What goes on in your bedroom (or living room, or backyard, or laundry room…) is important, but for your woman sex starts way before your penis chubs up. When you help with the chores or the kids, when you send a loving or sexy text, when you bring home a card or a flower, when you light the candles, when you show interests in her life, that’s when sex starts for her. If your woman is tired and resentful, she is not interested in getting naughty with you. She wants to sleep.
To Do: Think of your sex life as on all the time rather than just when the lights go out. The payoff is a woman who is much more interested and ready for you.
7. You need to be right – all the time.
If you’re not right, you’re wrong. And, if you’re wrong, you lose. And, you can’t lose or that means you’re weak. Do you think this way? Do you think that if you say ‘sorry, that was my fault’ or ‘you’re right’ that somehow you now are in a weaker position? That’s bogus thinking. Of course your woman is right sometimes and of course you are not, but if you focus on winning rather than connecting you’re screwing up your relationship.
To Do: Take responsibility for your part of what’s not working, say you’re sorry, and acknowledge when she’s right. The payoff is that your woman will feel acknowledged and validated.
8. You get angry, snap, yell, or call her names (like lazy, crazy, stupid, etc.)

....................

* **Work task A**
Write out everything in the relationship advice text from "To Do: Think" down to "ready for you.".
* **Work task B**
Extend the relationship advice text, picking up right after its last line.

....................

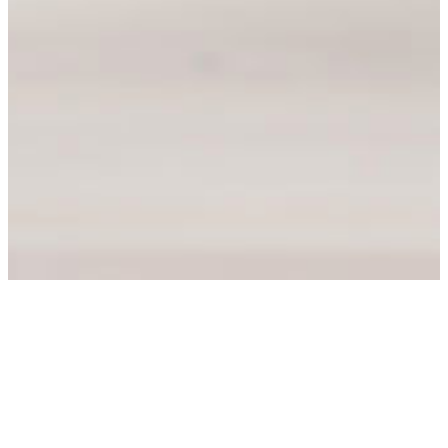
Ge ditt golv ett
längre liv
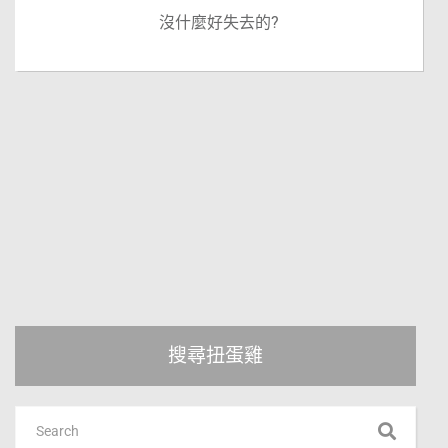
沒什麼好失去的?
搜尋扭蛋雞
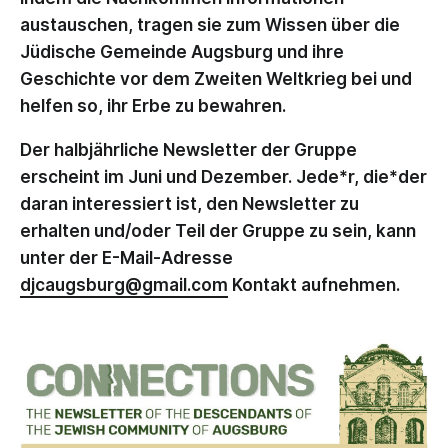
austauschen, tragen sie zum Wissen über die
Jüdische Gemeinde Augsburg und ihre
Geschichte vor dem Zweiten Weltkrieg bei und
helfen so, ihr Erbe zu bewahren.
Der halbjährliche Newsletter der Gruppe
erscheint im Juni und Dezember. Jede*r, die*der
daran interessiert ist, den News­letter zu
erhalten und/oder Teil der Gruppe zu sein, kann
unter der E-Mail-Adresse
djcaugsburg@gmail.com
Kontakt aufnehmen.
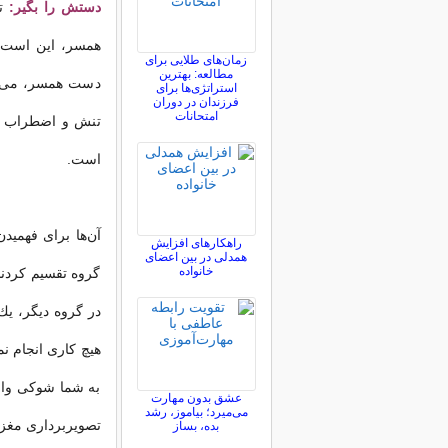
دستش را بگیر:
تح
همسر، این است ك
زمان‌های طلایی برای
مطالعه: بهترین
دست همسر، می‌توان
استراتژی‌ها برای
فرزندان در دوران
امتحانات
تنش و اضطراب ه
است.
آن‌ها برای فهمیدن
راهکارهای افزایش
همدلی در بین اعضای
خانواده
گروه تقسیم كردن
در گروه دیگر، یك
هیچ كاری انجام نم
به شما شوکی وارد
عشق بدون مهارت
می‌میرد؛ بیاموز، رشد
تصویربرداری مغز
بده، بساز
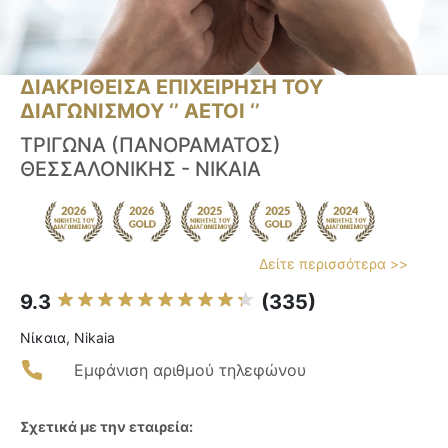
ΔΙΑΚΡΙΘΕΙΣΑ ΕΠΙΧΕΙΡΗΣΗ ΤΟΥ
ΔΙΑΓΩΝΙΣΜΟΥ ‘’ ΑΕΤΟΙ ‘’
ΤΡΙΓΩΝΑ (ΠΑΝΟΡΑΜΑΤΟΣ)
ΘΕΣΣΑΛΟΝΙΚΗΣ - ΝΙΚΑΙΑ
Δείτε περισσότερα >>
9.3
(335)
Νίκαια, Nikaia
Εμφάνιση αριθμού τηλεφώνου
Σχετικά με την εταιρεία:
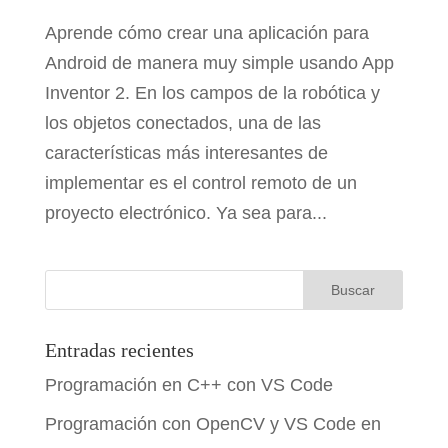
Aprende cómo crear una aplicación para
Android de manera muy simple usando App
Inventor 2. En los campos de la robótica y
los objetos conectados, una de las
características más interesantes de
implementar es el control remoto de un
proyecto electrónico. Ya sea para...
Entradas recientes
Programación en C++ con VS Code
Programación con OpenCV y VS Code en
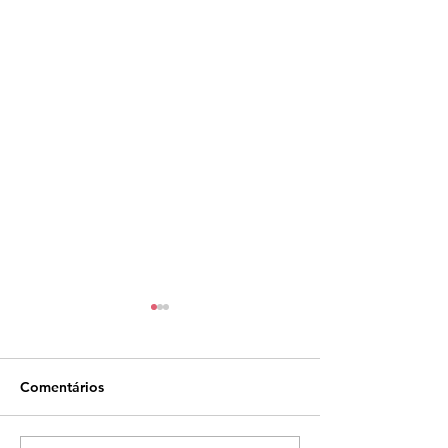
Comentários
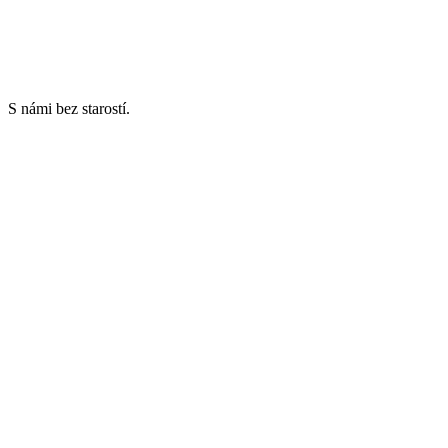
S námi bez starostí.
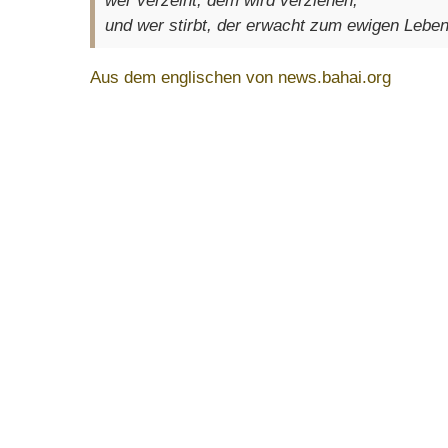
wer verzeiht, dem wird verziehen;
und wer stirbt, der erwacht zum ewigen Leben
Aus dem englischen von news.bahai.org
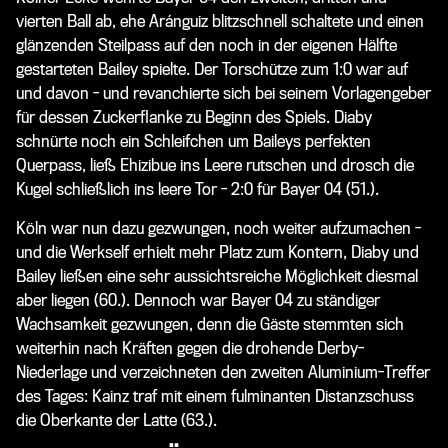
vierten Ball ab, ehe Aránguiz blitzschnell schaltete und einen
glänzenden Steilpass auf den noch in der eigenen Hälfte
gestarteten Bailey spielte. Der Torschütze zum 1:0 war auf
und davon - und revanchierte sich bei seinem Vorlagengeber
für dessen Zuckerflanke zu Beginn des Spiels. Diaby
schnürte noch ein Schleifchen um Baileys perfekten
Querpass, ließ Ehizibue ins Leere rutschen und drosch die
Kugel schließlich ins leere Tor - 2:0 für Bayer 04 (51.).
Köln war nun dazu gezwungen, noch weiter aufzumachen -
und die Werkself erhielt mehr Platz zum Kontern, Diaby und
Bailey ließen eine sehr aussichtsreiche Möglichkeit diesmal
aber liegen (60.). Dennoch war Bayer 04 zu ständiger
Wachsamkeit gezwungen, denn die Gäste stemmten sich
weiterhin nach Kräften gegen die drohende Derby-
Niederlage und verzeichneten den zweiten Aluminium-Treffer
des Tages: Kainz traf mit einem fulminanten Distanzschuss
die Oberkante der Latte (63.).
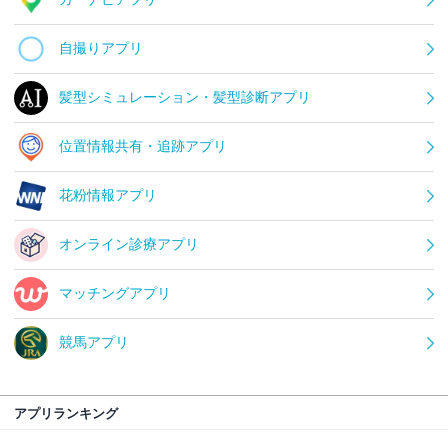
自撮りアプリ
髪型シミュレーション・髪型診断アプリ
位置情報共有・追跡アプリ
花粉情報アプリ
オンライン診療アプリ
マッチングアプリ
競馬アプリ
アプリランキング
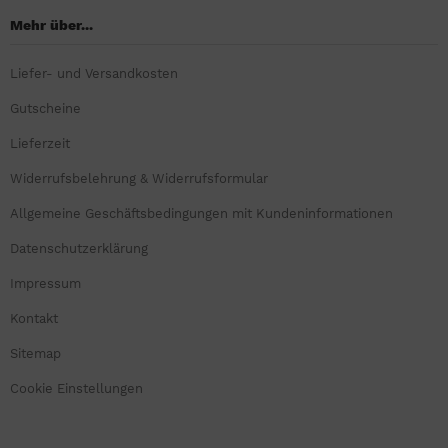
Mehr über...
Liefer- und Versandkosten
Gutscheine
Lieferzeit
Widerrufsbelehrung & Widerrufsformular
Allgemeine Geschäftsbedingungen mit Kundeninformationen
Datenschutzerklärung
Impressum
Kontakt
Sitemap
Cookie Einstellungen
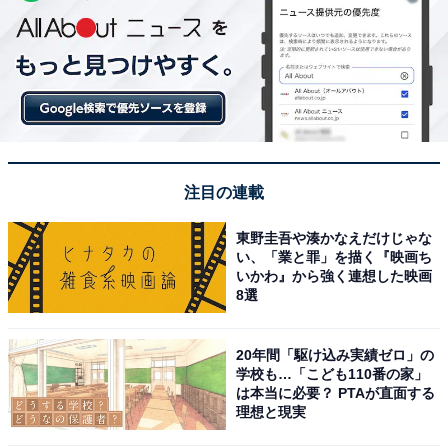
注目の連載
東野圭吾や湊かなえだけじゃな
い、「業と罪」を描く『映画ち
いかわ』から強く連想した映画
8選
20年間「駆け込み実績ゼロ」の
学校も…「こども110番の家」
は本当に必要？ PTAが直面する
理想と現実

....................

* **Answer A**
To Do: Think of your sex life as on all the time rather than just when the lights go out. The payoff is a woman who is much more interested and ready for you.

* **Answer B**
You may think that you are justified in this behavior because ‘she made me feel this way’, but if you’re doing anything like this (or more), you’re being abusive. Yes, your woman will annoy you, and yes she will make mistakes. However, when you’ve had a bad day and come home and yell at her, that is your responsibility. That is YOUR feeling and she has nothing to do with it. You are in charge of your mood, feelings, and behavior. Your woman is not in charge of your feelings. Quit abusing her and making her afraid of you.
To Do: Put yourself in her shoes and understand what it would be like if someone treated you the way you’re treating her. Feels crappy. There are ways to be angry and not abusive. Take responsibility for yourself and your feelings and figure out how to make it different. The payoff is you feel better and stronger and your woman is not afraid of you.
9. You don’t share.
Are you in charge of the purse strings and dole out money to your woman? Do you think that you earn the money, so it’s yours? Do you think that since you earn the money and pay the mortgage that you’re now off the hook for other household responsibilities? Let me break this to you – when you agree to set up a household with your woman, you are agreeing to share. You agree to share financial assets and responsibilities, which means that money is now for the most part family money. You agree to work together to create a household that works. You don’t have to hand over all your money, or do all the chores, but it is important that you be a good team player.
To Do: Make sure that your household financial arrangements are fair and agreed on by both of you. Do the same with household and family chores. The payoff is that your woman will have more time and energy for you.
10. You have a mistress – and it may not be another woman.
You have another love. It could be a woman (or women), which you already know is damaging to your relationship. But, it also could be alcohol, weed, gambling, porn, video games, or anything else you feel compelled to do, and maybe hide. While there is nothing wrong with having a drink, or betting on a football game, or watching porn to heat things up with your woman, or relaxing with a video game, when you feel compelled to do those things and they begin to hurt your relationship then you have a problem. If your woman is saying it’s a problem, then it’s a problem.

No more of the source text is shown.